The HIT framing is flexible enough to accommodate the use of AI for accelerating alignment research, not just for directly reducing existential risk. If full alignment automation of systems capable of performing (non alignment related) HITs is construed as an HIT, the actual alignment difficulty corresponds to the level required to align the AI system performing the automation, not the automated task itself.
In practice, a combination of AI systems at various alignment difficulty levels will likely be employed to reduce costs and risks for both alignment-related tasks and other applications. Partial automation and acceleration by AI systems can significantly impact the cost curve for implementing advanced alignment techniques, even if full automation is not possible.
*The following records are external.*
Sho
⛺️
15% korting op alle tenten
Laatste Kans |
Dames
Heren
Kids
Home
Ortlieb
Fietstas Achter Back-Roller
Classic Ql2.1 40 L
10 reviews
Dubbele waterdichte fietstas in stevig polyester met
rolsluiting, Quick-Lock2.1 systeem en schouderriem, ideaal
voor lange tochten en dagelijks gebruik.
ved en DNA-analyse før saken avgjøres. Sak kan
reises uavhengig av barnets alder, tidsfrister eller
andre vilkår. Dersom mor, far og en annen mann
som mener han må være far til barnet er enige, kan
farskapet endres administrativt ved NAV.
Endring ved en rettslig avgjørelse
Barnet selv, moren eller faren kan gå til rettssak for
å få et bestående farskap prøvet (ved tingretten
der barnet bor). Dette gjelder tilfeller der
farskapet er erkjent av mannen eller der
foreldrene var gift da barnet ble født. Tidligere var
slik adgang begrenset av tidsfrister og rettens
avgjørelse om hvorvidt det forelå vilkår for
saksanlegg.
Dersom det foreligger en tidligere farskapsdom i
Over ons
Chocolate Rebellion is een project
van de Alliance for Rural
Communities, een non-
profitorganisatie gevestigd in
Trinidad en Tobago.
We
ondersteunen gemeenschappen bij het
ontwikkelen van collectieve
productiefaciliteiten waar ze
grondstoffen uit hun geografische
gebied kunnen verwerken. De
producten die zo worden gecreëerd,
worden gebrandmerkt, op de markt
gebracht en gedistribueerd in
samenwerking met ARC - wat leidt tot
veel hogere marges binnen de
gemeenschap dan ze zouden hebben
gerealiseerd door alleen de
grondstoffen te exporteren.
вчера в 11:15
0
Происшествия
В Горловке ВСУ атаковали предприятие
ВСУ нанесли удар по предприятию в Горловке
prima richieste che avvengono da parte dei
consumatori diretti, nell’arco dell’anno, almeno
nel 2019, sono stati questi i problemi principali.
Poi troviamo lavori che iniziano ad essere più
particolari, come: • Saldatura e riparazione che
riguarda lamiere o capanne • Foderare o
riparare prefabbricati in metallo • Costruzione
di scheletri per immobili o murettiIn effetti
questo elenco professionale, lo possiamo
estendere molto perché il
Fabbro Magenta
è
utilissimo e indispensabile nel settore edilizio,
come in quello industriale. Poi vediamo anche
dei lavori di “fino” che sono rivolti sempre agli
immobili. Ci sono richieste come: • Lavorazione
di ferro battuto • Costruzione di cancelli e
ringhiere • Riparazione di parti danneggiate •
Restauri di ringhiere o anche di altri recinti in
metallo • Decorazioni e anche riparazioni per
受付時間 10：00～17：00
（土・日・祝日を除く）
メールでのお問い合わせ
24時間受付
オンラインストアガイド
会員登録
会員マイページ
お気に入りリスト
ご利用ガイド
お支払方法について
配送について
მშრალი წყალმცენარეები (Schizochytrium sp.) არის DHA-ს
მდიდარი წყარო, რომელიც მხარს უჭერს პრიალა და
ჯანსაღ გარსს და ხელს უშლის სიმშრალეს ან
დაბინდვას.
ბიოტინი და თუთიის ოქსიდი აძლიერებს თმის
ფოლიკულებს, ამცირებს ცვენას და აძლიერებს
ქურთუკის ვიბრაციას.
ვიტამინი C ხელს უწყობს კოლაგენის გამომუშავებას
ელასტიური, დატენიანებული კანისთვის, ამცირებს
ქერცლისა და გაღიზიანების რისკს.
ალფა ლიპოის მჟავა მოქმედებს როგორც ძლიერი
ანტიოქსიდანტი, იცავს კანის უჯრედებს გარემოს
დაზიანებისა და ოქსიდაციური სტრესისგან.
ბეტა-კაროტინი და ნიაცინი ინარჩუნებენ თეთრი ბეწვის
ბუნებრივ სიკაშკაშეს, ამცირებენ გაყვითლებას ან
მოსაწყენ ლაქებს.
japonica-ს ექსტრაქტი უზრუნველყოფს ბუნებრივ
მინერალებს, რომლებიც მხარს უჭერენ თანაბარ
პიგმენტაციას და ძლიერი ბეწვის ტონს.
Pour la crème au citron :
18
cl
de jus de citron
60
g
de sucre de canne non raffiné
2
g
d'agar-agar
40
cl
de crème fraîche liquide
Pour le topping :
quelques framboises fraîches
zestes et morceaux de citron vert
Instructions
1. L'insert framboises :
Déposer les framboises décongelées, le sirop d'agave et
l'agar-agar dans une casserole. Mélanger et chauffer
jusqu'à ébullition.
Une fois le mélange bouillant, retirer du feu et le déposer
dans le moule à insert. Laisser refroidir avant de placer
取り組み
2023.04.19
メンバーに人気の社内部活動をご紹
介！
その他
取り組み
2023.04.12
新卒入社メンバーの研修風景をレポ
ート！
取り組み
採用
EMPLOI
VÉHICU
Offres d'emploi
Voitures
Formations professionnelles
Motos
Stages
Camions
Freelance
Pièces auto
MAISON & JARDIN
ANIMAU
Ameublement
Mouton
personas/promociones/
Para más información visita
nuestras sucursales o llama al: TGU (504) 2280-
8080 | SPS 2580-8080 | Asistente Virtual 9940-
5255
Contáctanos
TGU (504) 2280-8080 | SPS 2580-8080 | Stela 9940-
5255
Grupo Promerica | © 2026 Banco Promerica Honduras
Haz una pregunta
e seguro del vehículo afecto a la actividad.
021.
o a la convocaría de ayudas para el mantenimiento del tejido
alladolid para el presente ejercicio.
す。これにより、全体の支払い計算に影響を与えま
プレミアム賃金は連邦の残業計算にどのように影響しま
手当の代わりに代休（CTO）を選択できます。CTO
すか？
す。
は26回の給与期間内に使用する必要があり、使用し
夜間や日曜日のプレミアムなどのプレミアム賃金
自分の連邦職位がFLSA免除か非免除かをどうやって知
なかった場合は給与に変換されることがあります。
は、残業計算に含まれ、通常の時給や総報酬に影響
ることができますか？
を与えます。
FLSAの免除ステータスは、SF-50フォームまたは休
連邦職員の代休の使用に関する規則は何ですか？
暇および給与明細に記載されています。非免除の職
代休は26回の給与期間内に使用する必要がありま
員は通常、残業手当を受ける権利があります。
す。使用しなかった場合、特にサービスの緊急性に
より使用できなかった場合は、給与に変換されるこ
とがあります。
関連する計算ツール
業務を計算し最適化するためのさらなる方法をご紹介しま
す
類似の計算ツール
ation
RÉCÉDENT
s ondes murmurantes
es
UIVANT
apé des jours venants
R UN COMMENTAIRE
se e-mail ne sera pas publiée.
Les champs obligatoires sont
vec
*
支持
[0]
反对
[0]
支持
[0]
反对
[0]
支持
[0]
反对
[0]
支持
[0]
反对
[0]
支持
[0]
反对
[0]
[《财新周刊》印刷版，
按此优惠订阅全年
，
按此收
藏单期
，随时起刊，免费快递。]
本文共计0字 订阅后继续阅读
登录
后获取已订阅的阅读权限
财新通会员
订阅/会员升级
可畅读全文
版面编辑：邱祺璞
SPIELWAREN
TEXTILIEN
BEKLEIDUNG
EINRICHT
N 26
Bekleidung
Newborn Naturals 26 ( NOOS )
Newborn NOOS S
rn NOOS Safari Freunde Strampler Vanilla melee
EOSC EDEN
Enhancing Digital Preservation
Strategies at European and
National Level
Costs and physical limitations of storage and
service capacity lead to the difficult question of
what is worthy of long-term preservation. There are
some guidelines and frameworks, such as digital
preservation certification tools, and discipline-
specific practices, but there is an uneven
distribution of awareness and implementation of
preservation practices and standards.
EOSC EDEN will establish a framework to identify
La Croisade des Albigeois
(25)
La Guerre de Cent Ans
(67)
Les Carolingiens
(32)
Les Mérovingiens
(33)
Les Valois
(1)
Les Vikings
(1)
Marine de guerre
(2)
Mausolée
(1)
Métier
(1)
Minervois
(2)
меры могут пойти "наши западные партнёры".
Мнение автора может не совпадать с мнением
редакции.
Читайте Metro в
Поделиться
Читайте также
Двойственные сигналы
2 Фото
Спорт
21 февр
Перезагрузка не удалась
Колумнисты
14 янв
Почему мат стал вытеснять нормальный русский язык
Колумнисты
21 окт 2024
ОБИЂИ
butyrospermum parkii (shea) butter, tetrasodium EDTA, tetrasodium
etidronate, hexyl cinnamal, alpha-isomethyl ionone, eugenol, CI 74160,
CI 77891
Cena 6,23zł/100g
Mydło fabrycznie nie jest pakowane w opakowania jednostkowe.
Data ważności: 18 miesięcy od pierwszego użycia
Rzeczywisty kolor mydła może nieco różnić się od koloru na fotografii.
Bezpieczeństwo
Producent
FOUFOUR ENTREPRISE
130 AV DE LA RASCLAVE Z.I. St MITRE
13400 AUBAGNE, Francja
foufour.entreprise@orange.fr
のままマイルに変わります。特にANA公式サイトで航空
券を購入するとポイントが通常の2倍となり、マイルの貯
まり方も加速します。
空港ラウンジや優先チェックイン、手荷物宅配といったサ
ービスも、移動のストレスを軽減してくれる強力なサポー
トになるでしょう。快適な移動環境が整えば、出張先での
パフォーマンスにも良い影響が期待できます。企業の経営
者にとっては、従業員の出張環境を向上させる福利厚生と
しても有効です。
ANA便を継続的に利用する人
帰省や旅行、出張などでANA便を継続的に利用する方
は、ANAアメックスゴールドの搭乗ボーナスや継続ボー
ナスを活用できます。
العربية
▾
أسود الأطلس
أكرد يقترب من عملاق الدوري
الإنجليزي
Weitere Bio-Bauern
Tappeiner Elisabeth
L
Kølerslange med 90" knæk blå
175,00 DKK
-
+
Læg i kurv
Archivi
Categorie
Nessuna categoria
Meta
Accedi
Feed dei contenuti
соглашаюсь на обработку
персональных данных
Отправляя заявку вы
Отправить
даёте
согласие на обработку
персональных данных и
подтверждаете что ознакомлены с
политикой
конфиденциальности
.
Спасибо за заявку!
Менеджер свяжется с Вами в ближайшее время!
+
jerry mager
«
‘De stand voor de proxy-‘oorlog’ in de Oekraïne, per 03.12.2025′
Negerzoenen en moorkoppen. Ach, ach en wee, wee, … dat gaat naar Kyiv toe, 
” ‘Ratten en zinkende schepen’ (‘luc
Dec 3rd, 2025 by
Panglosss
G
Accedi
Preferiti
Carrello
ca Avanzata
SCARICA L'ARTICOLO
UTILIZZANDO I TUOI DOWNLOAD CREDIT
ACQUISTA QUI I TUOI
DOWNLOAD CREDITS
The cost curve presented in the original post assumes no AI assistance, but in reality, AI involvement in alignment research could substantially alter its shape. This is because the cost curve covers the cost of performing research “to achieve the given HITs”, and since substantially automating alignment research is a possible HIT, by definition the cost graph is not supposed to include substantial assistance on alignment research.
However, that makes it unrealistic in practice, especially because (as indicated by the haziness on the graph), there will be many HITs, both accelerating alignment research and also incrementally reducing overall risk.
To illustrate, consider a scenario where scalable oversight at level 4 of the alignment difficulty scale is used to fully automate mechninterp at level 6, and then this level 6 system can go on to say research a method of impregnable cyber-defense, rapid counter-bio-weapon vaccines, give superhuman geopolitical strategic advice, and unmask any unaligned AI present on the internet.
In this case, the actual difficulty level would be 4, with the HIT being the automation of the level 6 technique that’s then used to reduce risk substantially.
Thank you for the insightful comment.
On the graph of alignment difficulty and cost, I think the shape depends on the inherent increase in alignment cost and the degree of automation we can expect which is similar to the idea of the offence-defence balance.
In the worst case, the cost of implementing alignment solutions increases exponentially with alignment difficulty and then maybe automation would lower it to a linear increase.
In the best case, automation covers all of the costs associated with increasing alignment difficulty and the graph is flat in terms of human effort and more advanced alignment solutions aren’t any harder to implement than earlier, simpler ones.